Task directions:
Any picture in the listing is left out of the copy; all else is duplicated exactly.

Recorded information:
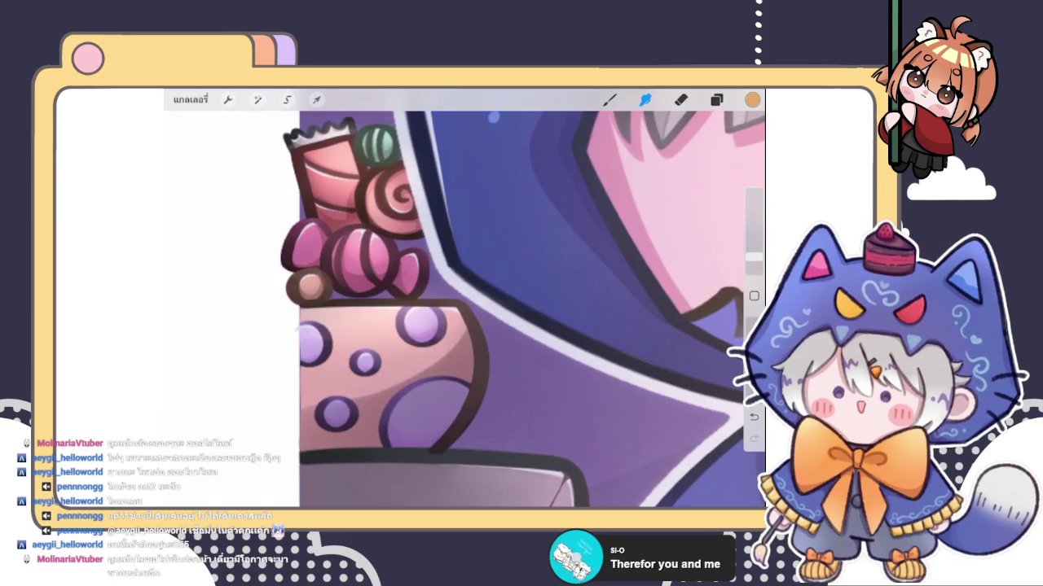
Step: Switch between the Eraser and Smudge tools, ending on the Eraser
key(e)
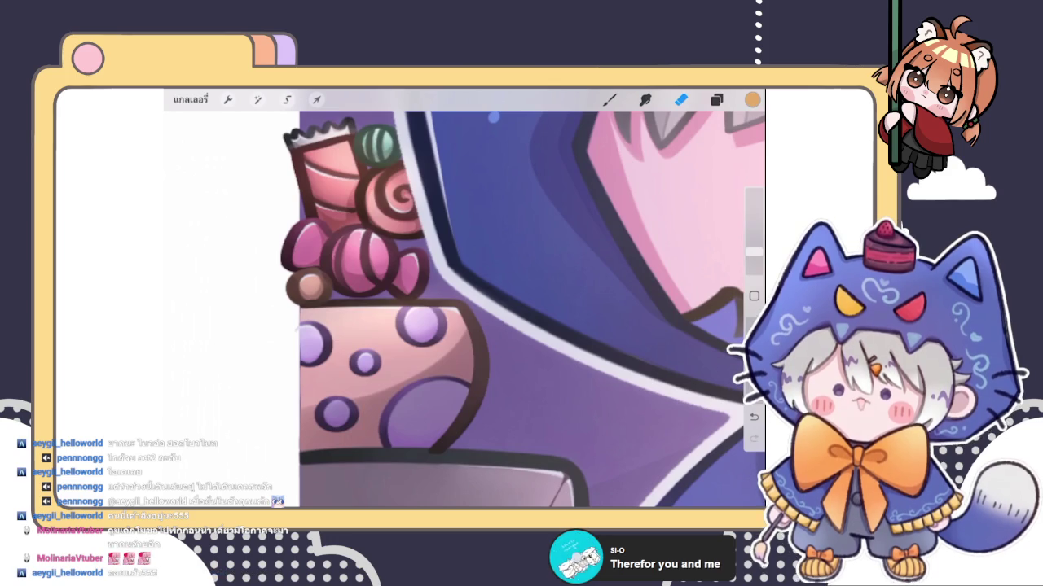
key(s)
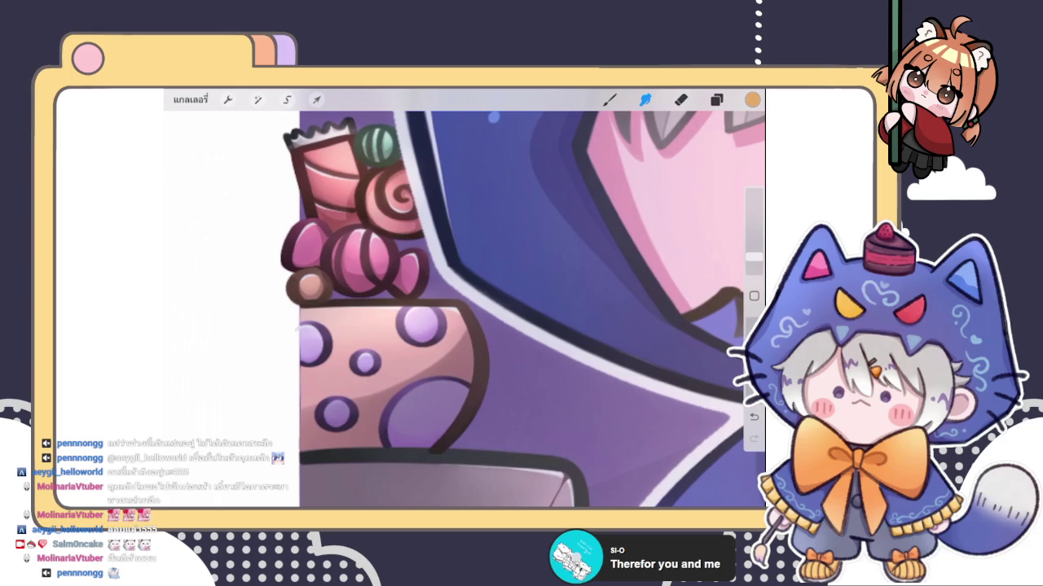
key(e)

Solution for this task:
Step: Switch between the Eraser and Smudge tools, ending on the Eraser
key(e)
key(s)
key(e)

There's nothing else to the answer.